We use a different approach: Data.Char relies on FFI (see GHC.Unicode) while unicode-data uses only pure Haskell (bitmaps and simple functions). Maybe @Bodigrim or @harendra could explain this better?
Maybe I’m dense, but that sounds like a “how” rather than a “why”. Put it another way, is there a reason Data.Char can’t be reimplemented to use your approach? A pure-Haskell approach sounds better, anyway.
Indeed, pure Haskell and faster sounds like a clear win for everyone (especially people porting Haskell to odd environments). Sounds like folding this into base, or reversing the dependency direction, is worth discussing!
It is technically possible to fold unicode-data into base, but I would advise against. The reason is that Unicode is an evolving standard, and it is desirable to have an ability to update to the latest version without upgrading your compiler. A standalone package provides such possibility, but base does not - you are bound to whichever Unicode version was wired in. I suspect not all developers fully realise that the behaviour of Unicode-aware application depends on GHC used to build it. In fact, it would be better to deprecate Unicode API from Data.Char and refer users to unicode-data or similar packages.
Well, Data.Char is currently there, and is widely used. As long as it is there and not deprecated, surely changing an FFI implementation to a faster and pure implementation seems desirable – the problems with outdated unicode standards (which probably not all developers care about) are orthogonal to that. And those developers who do care can of course still use such a dedicated library.
IMHO, we should not restrict the correctness or capabilities of a basic library such as unicode-data for the GHC/base versioning issues. We should instead separate the GHC-dependent and independent stuff in base, and otherwise de-couple the versioning there. I know this is more complicated, but I’m sure we can figure it out (for example, the core parts of unicode-data that need to be in base can be, with “faster moving stuff” in a separate package). But even so, let’s clean up GHC internals so we stop crippling ourselves.
@nomeata there is more motivation to use a proper solution, when it is both faster and correct than when it is just correct But anyway unicode-data is open-source, so nothing prevents a motivated individual to put an effort and merge it into base, I believe.
Or who’d be the one to tell such an motivated individual that such a change would be welcome?
It depends on how and where it is impemented. E. g., you can just rewrite Files · master · Glasgow Haskell Compiler / GHC · GitLab using lookup tables (similar to unicode-data) instead of binary search. This will give you the ultimate performance, and no need for CLC approval, because this is not even Haskell (this C module is a part of base and technically still falls under CLC supervision, but I do not expect a lot of fight over an autogenerated file).

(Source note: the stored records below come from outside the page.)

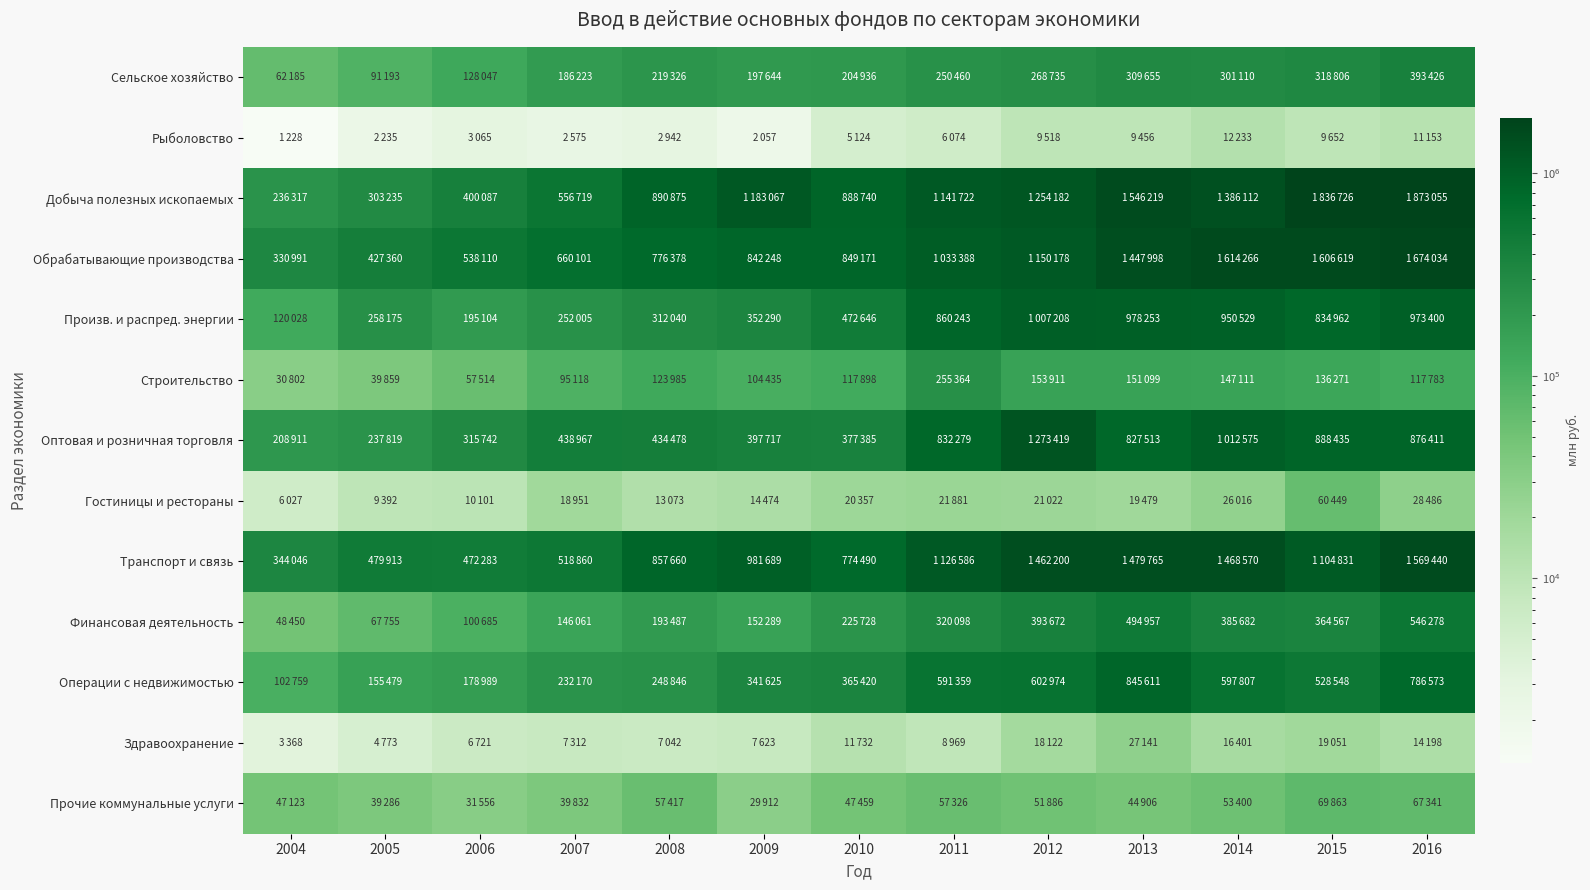

Reading left to right, extract all data points from this chart.

Сельское хозяйство: 2004=62185	2005=91193	2006=128047	2007=186223	2008=219326	2009=197644	2010=204936	2011=250460	2012=268735	2013=309655	2014=301110	2015=318806	2016=393426
Рыболовство: 2004=1228	2005=2235	2006=3065	2007=2575	2008=2942	2009=2057	2010=5124	2011=6074	2012=9518	2013=9456	2014=12233	2015=9652	2016=11153
Добыча полезных ископаемых: 2004=236317	2005=303235	2006=400087	2007=556719	2008=890875	2009=1183067	2010=888740	2011=1141722	2012=1254182	2013=1546219	2014=1386112	2015=1836726	2016=1873055
Обрабатывающие производства: 2004=330991	2005=427360	2006=538110	2007=660101	2008=776378	2009=842248	2010=849171	2011=1033388	2012=1150178	2013=1447998	2014=1614266	2015=1606619	2016=1674034
Произв. и распред. энергии: 2004=120028	2005=258175	2006=195104	2007=252005	2008=312040	2009=352290	2010=472646	2011=860243	2012=1007208	2013=978253	2014=950529	2015=834962	2016=973400
Строительство: 2004=30802	2005=39859	2006=57514	2007=95118	2008=123985	2009=104435	2010=117898	2011=255364	2012=153911	2013=151099	2014=147111	2015=136271	2016=117783
Оптовая и розничная торговля: 2004=208911	2005=237819	2006=315742	2007=438967	2008=434478	2009=397717	2010=377385	2011=832279	2012=1273419	2013=827513	2014=1012575	2015=888435	2016=876411
Гостиницы и рестораны: 2004=6027	2005=9392	2006=10101	2007=18951	2008=13073	2009=14474	2010=20357	2011=21881	2012=21022	2013=19479	2014=26016	2015=60449	2016=28486
Транспорт и связь: 2004=344046	2005=479913	2006=472283	2007=518860	2008=857660	2009=981689	2010=774490	2011=1126586	2012=1462200	2013=1479765	2014=1468570	2015=1104831	2016=1569440
Финансовая деятельность: 2004=48450	2005=67755	2006=100685	2007=146061	2008=193487	2009=152289	2010=225728	2011=320098	2012=393672	2013=494957	2014=385682	2015=364567	2016=546278
Операции с недвижимостью: 2004=102759	2005=155479	2006=178989	2007=232170	2008=248846	2009=341625	2010=365420	2011=591359	2012=602974	2013=845611	2014=597807	2015=528548	2016=786573
Здравоохранение: 2004=3368	2005=4773	2006=6721	2007=7312	2008=7042	2009=7623	2010=11732	2011=8969	2012=18122	2013=27141	2014=16401	2015=19051	2016=14198
Прочие коммунальные услуги: 2004=47123	2005=39286	2006=31556	2007=39832	2008=57417	2009=29912	2010=47459	2011=57326	2012=51886	2013=44906	2014=53400	2015=69863	2016=67341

What is the plan for handling the various C bits in base/text/bytestring/etc.? Specifically, has there been any motion on discussions with upstreams regarding upstreaming the Javascript implementations?
We plan to propose patches for these libraries. We can use CPP to condition JS specific code to HOST_OS=ghcjs and similarly in .cabal files.
I guess a pure Haskell solution for Data.Char would help with that kind of work.